Stored data:

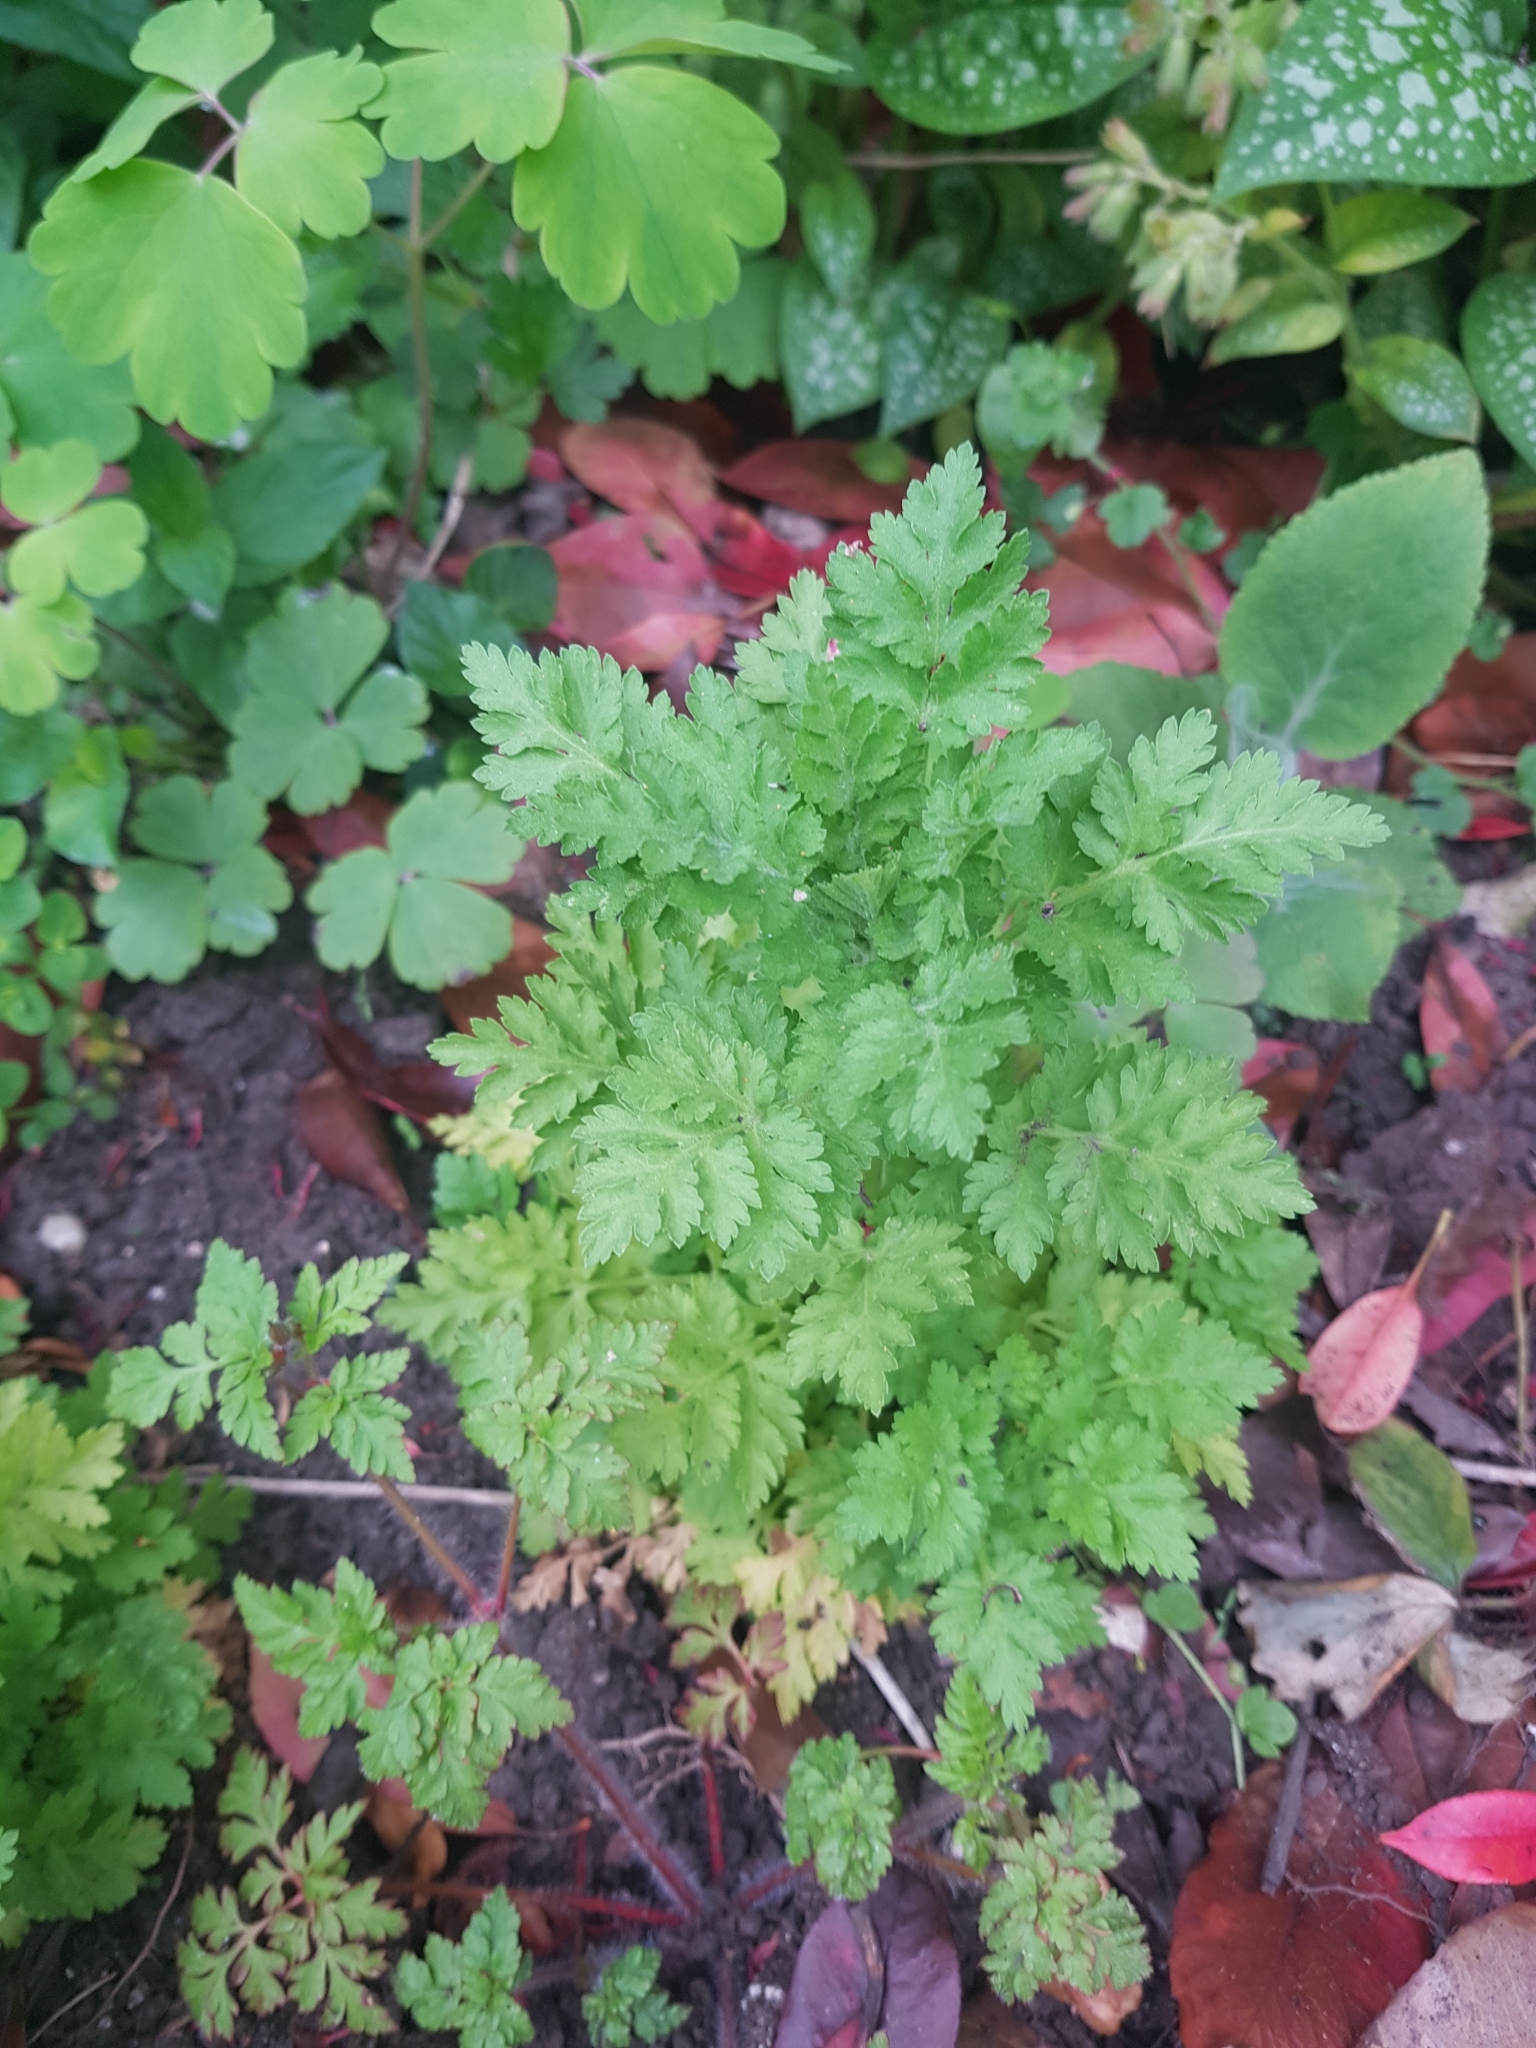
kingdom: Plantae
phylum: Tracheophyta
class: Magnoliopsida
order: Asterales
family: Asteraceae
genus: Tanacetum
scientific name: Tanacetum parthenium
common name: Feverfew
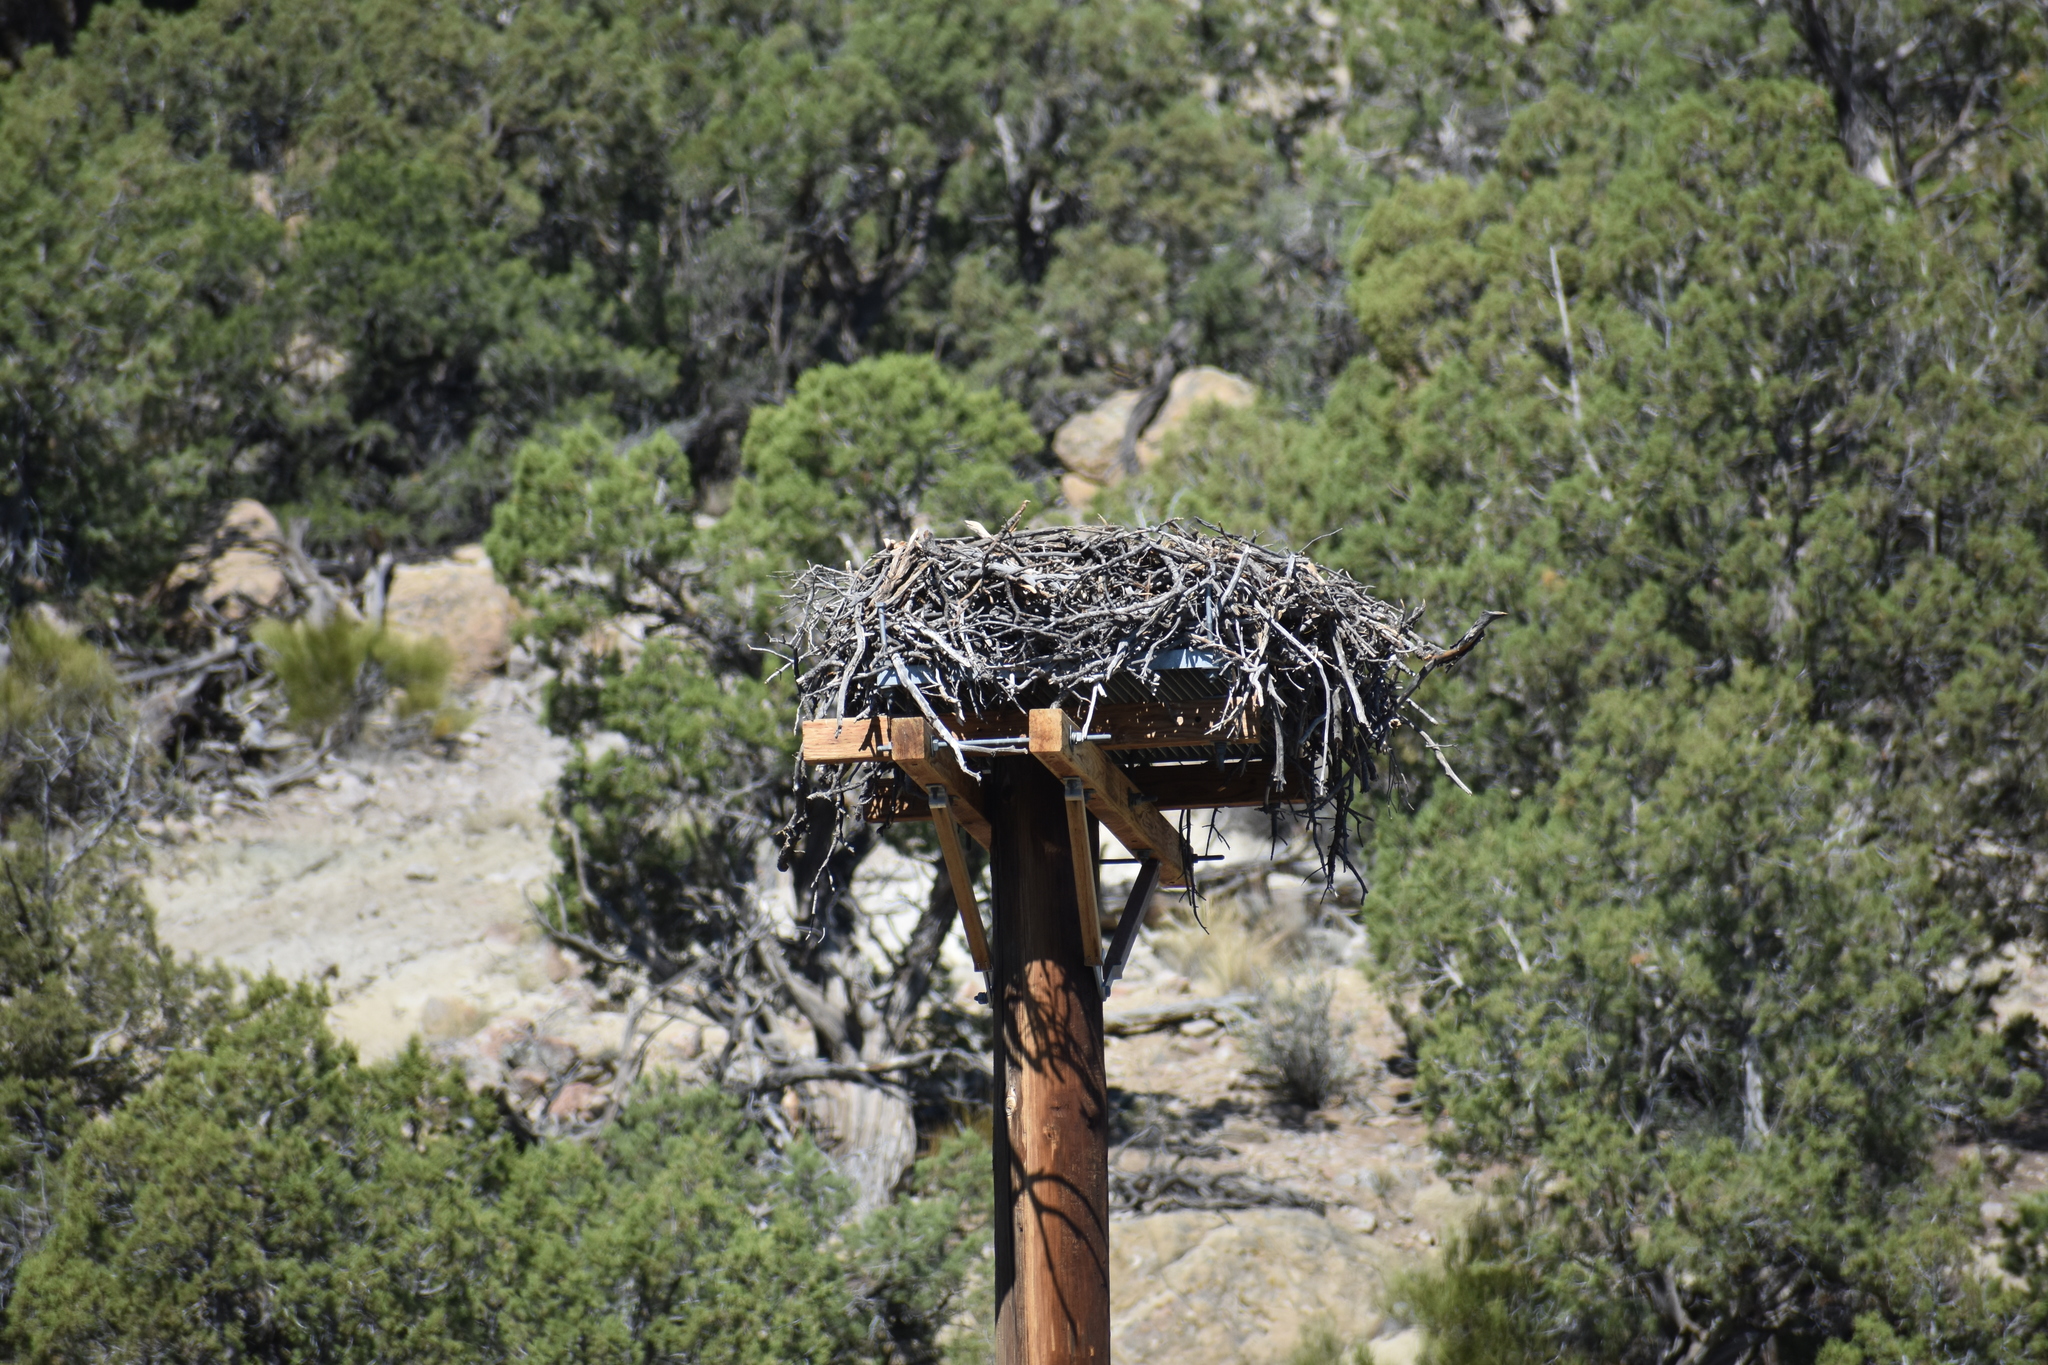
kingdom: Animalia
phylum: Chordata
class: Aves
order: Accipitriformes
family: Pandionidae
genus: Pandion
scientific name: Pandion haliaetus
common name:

— Task description —
Retype the stretch from the start of the records through the line containing "family: Pandionidae" with every character kept the same, and leave the pictures out.

— Reply to the task —
kingdom: Plantae
phylum: Tracheophyta
class: Magnoliopsida
order: Asterales
family: Asteraceae
genus: Tanacetum
scientific name: Tanacetum parthenium
common name: Feverfew
kingdom: Animalia
phylum: Chordata
class: Aves
order: Accipitriformes
family: Pandionidae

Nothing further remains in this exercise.